▶ Work to complete
Update the records from their start through the line containing "rgb levels: preserve colors max RGB", inclusive, replacing "developed" with "processed" and changing nothing else. Return only those lines.

▶ Entries shown
* * * * * * *

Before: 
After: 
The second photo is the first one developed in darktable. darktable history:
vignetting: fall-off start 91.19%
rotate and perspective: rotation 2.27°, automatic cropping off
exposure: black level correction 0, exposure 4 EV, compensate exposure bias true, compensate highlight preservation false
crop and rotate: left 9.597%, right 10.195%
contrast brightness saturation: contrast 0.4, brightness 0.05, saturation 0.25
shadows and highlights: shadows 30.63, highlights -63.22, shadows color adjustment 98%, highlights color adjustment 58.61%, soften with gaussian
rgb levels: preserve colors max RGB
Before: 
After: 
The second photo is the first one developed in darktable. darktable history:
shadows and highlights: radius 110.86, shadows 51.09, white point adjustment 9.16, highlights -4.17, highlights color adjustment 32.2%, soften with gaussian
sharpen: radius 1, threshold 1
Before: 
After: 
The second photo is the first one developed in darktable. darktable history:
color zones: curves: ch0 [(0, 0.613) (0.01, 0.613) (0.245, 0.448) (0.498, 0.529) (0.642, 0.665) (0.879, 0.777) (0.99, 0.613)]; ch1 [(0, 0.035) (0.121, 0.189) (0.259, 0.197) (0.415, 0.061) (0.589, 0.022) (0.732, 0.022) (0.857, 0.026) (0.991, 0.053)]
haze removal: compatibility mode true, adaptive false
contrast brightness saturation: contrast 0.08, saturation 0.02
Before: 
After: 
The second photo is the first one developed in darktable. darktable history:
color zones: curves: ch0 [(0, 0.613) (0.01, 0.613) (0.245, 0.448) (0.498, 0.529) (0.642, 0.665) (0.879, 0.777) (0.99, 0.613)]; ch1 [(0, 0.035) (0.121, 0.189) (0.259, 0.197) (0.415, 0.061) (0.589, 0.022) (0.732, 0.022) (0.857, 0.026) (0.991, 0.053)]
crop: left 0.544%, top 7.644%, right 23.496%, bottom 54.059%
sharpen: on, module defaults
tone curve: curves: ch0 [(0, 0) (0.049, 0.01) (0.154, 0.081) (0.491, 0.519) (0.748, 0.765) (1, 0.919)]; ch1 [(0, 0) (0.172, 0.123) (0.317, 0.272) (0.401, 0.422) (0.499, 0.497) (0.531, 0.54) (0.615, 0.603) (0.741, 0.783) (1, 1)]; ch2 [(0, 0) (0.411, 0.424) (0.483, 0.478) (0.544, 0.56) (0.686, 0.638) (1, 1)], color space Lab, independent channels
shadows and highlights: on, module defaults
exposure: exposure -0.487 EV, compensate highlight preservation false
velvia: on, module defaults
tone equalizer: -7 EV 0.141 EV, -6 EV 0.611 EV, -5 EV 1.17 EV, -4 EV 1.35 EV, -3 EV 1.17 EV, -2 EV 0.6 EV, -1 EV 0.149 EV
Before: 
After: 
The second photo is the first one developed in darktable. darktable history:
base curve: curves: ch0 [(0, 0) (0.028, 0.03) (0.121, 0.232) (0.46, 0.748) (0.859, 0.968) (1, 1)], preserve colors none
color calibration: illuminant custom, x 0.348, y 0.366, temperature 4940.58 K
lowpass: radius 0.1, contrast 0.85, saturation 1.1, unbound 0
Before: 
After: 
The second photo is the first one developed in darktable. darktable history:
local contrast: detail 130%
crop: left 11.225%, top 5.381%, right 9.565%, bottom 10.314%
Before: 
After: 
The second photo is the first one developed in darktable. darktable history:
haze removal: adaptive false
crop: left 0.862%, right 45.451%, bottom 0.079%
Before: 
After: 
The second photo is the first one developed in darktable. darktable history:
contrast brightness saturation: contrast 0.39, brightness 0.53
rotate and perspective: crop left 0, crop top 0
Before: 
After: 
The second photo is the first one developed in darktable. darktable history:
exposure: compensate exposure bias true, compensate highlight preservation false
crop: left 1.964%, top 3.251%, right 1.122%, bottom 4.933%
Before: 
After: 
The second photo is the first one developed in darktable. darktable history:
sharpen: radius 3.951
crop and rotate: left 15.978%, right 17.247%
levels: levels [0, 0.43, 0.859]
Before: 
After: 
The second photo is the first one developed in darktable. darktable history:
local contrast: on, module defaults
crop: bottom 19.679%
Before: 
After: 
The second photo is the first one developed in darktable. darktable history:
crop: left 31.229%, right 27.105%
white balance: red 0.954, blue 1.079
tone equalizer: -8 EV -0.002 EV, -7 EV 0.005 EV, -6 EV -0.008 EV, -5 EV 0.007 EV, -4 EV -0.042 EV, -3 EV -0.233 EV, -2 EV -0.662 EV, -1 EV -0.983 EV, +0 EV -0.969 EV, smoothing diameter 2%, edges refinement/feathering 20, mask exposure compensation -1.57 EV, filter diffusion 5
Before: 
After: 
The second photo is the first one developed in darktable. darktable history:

* * * * * * *

▶ Response to this exercise
Before: 
After: 
The second photo is the first one processed in darktable. darktable history:
vignetting: fall-off start 91.19%
rotate and perspective: rotation 2.27°, automatic cropping off
exposure: black level correction 0, exposure 4 EV, compensate exposure bias true, compensate highlight preservation false
crop and rotate: left 9.597%, right 10.195%
contrast brightness saturation: contrast 0.4, brightness 0.05, saturation 0.25
shadows and highlights: shadows 30.63, highlights -63.22, shadows color adjustment 98%, highlights color adjustment 58.61%, soften with gaussian
rgb levels: preserve colors max RGB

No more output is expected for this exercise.